Attendees at COP meetings are split into three groups—the actual parties (aka diplomats), the press, and observers, including NGOs and academic researchers, who can participate in side events throughout the conference. Daily and Templer spoke on a panel about intergenerational climate solutions, and Daily and a group of the other students presented on nature-based solutions to climate change.
Kelly-Fair visited pavilions belonging to a number of “SIDS,” or small island developing states, which emphasize how important it is to increase financing to people who are most affected by climate change now.

“My favorite scientist I met was Coral Pasisi—she’s fantastic,” says Kelly-Fair. Pasisi is director of climate change and sustainability for the Sustainable Pacific Consultancy, an international development organization with 27 member countries and territories, primarily island states.
“One issue that we have in the sciences is access to open data. We don’t reward scientists for sharing their data,” Kelly-Fair says, “we reward them for publications. And so it’s very hard to get open access science. And so [Pasisi’s] work right now is focused on creating a website catalog of all the satellite imagery that she can possibly get for the Pacific, and then using that to help people inform their decisions.”
The Climate Leaders Academy students also watched formal and informal negotiations among diplomats that made clear just how difficult it can be to reach global solutions.
One aspect of the process Kelly-Fair followed in Baku was the “technical mechanism,” part of a large global process for sharing information to level the playing field between wealthy developed nations and the less resourced countries that are already bearing the brunt of climate change.
“Basically at this negotiation, the UK and the EU came in and said, ‘We want to scrap that entirely and start reworking.’ And the least developed countries and the African coalition were like, ‘Absolutely not,’” she says.

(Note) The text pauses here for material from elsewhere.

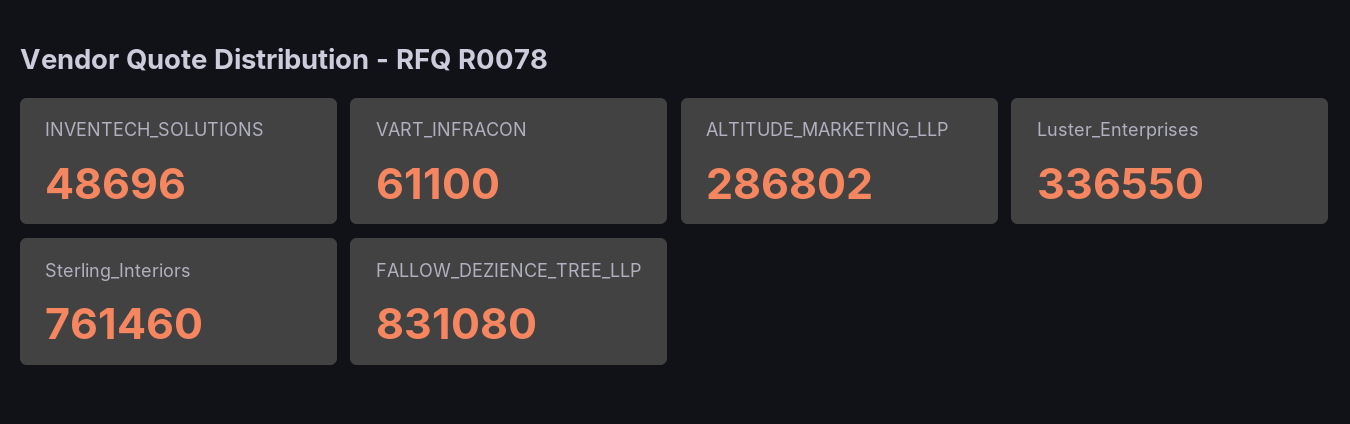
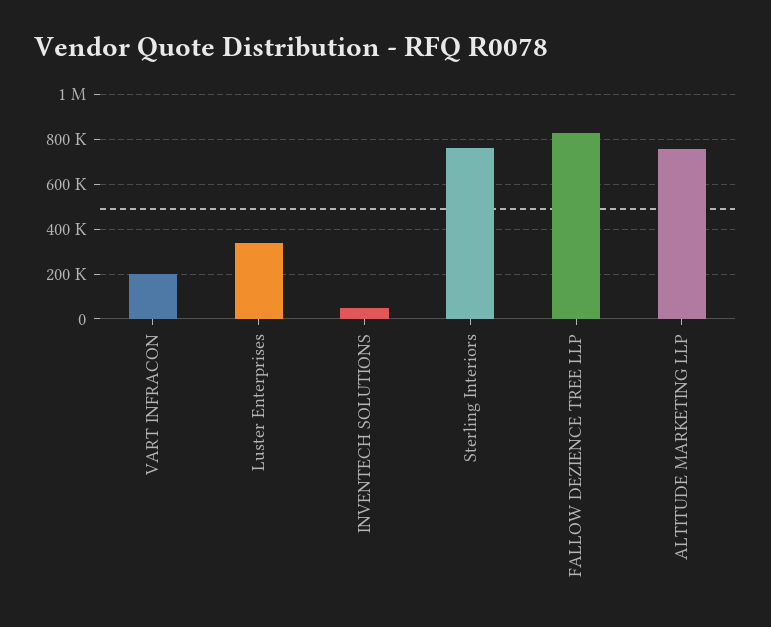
VART_INFRACON: 61100 -> 200000
ALTITUDE_MARKETING_LLP: 286802 -> 750000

“The conversations did get pretty frank and honest—and spirited by some countries—which was interesting,” Templer says.
COP29 was held in and around a large soccer stadium and students were put up in the athletes village that was built for the 2015 European Games. In other aspects, it was like any other big convention or trade show. There was plenty of time to explore the old city of Baku and sample the local history and cuisine.
“I got like 30 different pins from all the different [national] pavilions,” Kelly-Fair says. “They give out stuff and free coffee. You’d hear that Turkey had good coffee, so you’d run over to Turkey.”
And that often leads to conversations with people you might not have met otherwise, all three BU attendees say, which is a major side benefit.
“I can give a lecture, you know, online or in a classroom, but it’s nothing like being there and seeing the high level of enthusiasm and energy,” Templer says. “To talk to people, you just talk everywhere. You’re in line to get pizza at lunch. What’s your name? I’m Pam. I’m a professor at BU…”
The Climate Leaders Academy is supported through a three-year grant from the National Science Foundation, which includes funding for a third cohort of students to attend next year’s COP in Brazil. The program will put out a call for new applications in spring 2025.